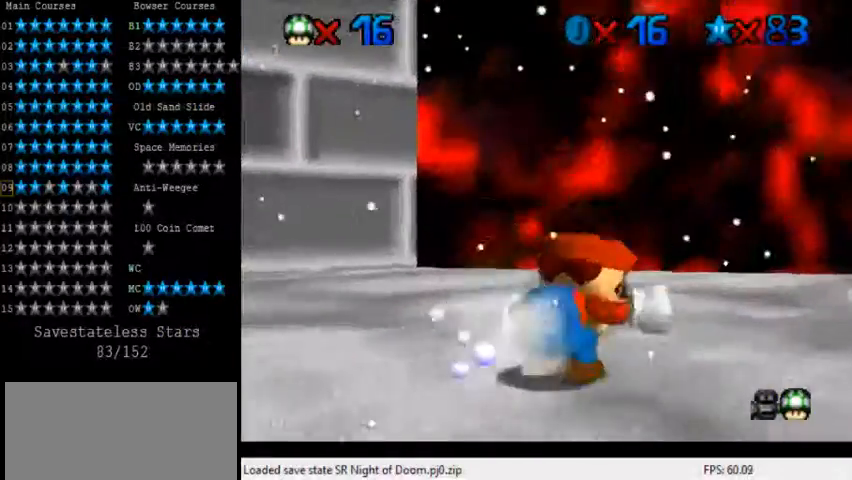
{"keys": ["left"], "events": [[40, "d", "down"], [40, "left", "down"], [120, "d", "up"], [200, "up", "up"], [480, "shift", "down"], [520, "shift", "up"]]}
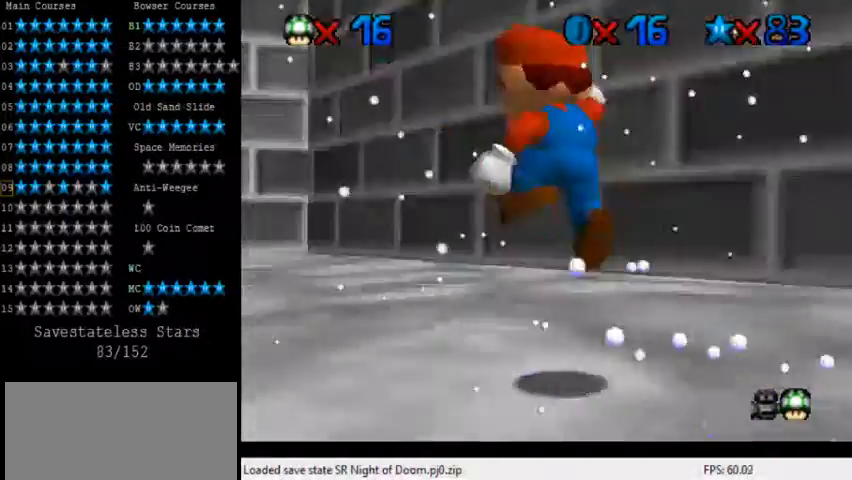
{"keys": ["ctrl", "shift", "up"], "events": [[40, "up", "down"], [200, "left", "up"], [400, "ctrl", "down"], [480, "shift", "down"]]}
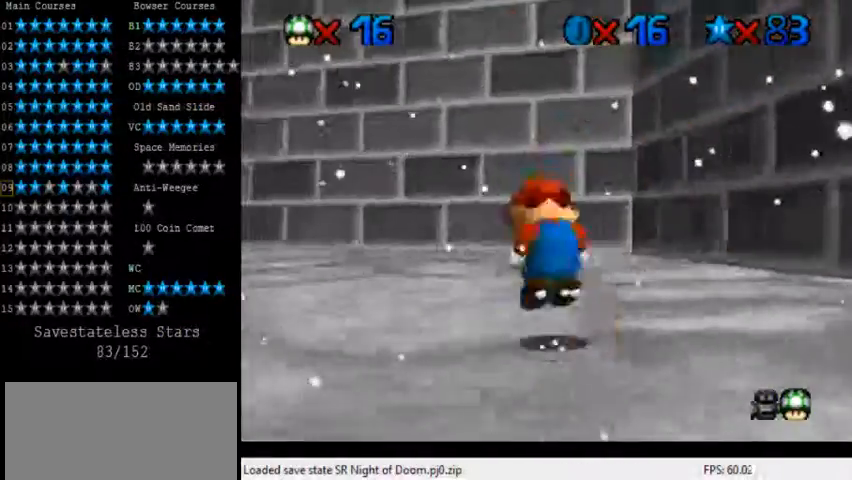
{"keys": ["d", "left", "up"], "events": [[120, "ctrl", "up"], [160, "shift", "up"], [320, "d", "down"], [400, "d", "up"], [440, "left", "down"], [520, "d", "down"]]}
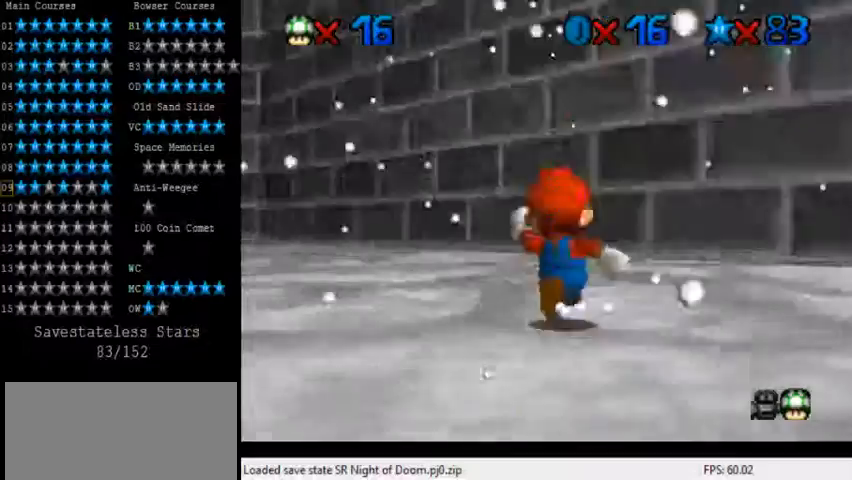
{"keys": ["d", "up"], "events": [[120, "d", "up"], [200, "d", "down"], [200, "left", "up"], [320, "d", "up"], [400, "d", "down"]]}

_ _ _

WHAT YOU ARE ASKED TO DO:
Please copy out each line of the data in which the word "ctrl" occurs.

YOUR RESPONSE:
{"keys": ["ctrl", "shift", "up"], "events": [[40, "up", "down"], [200, "left", "up"], [400, "ctrl", "down"], [480, "shift", "down"]]}
{"keys": ["d", "left", "up"], "events": [[120, "ctrl", "up"], [160, "shift", "up"], [320, "d", "down"], [400, "d", "up"], [440, "left", "down"], [520, "d", "down"]]}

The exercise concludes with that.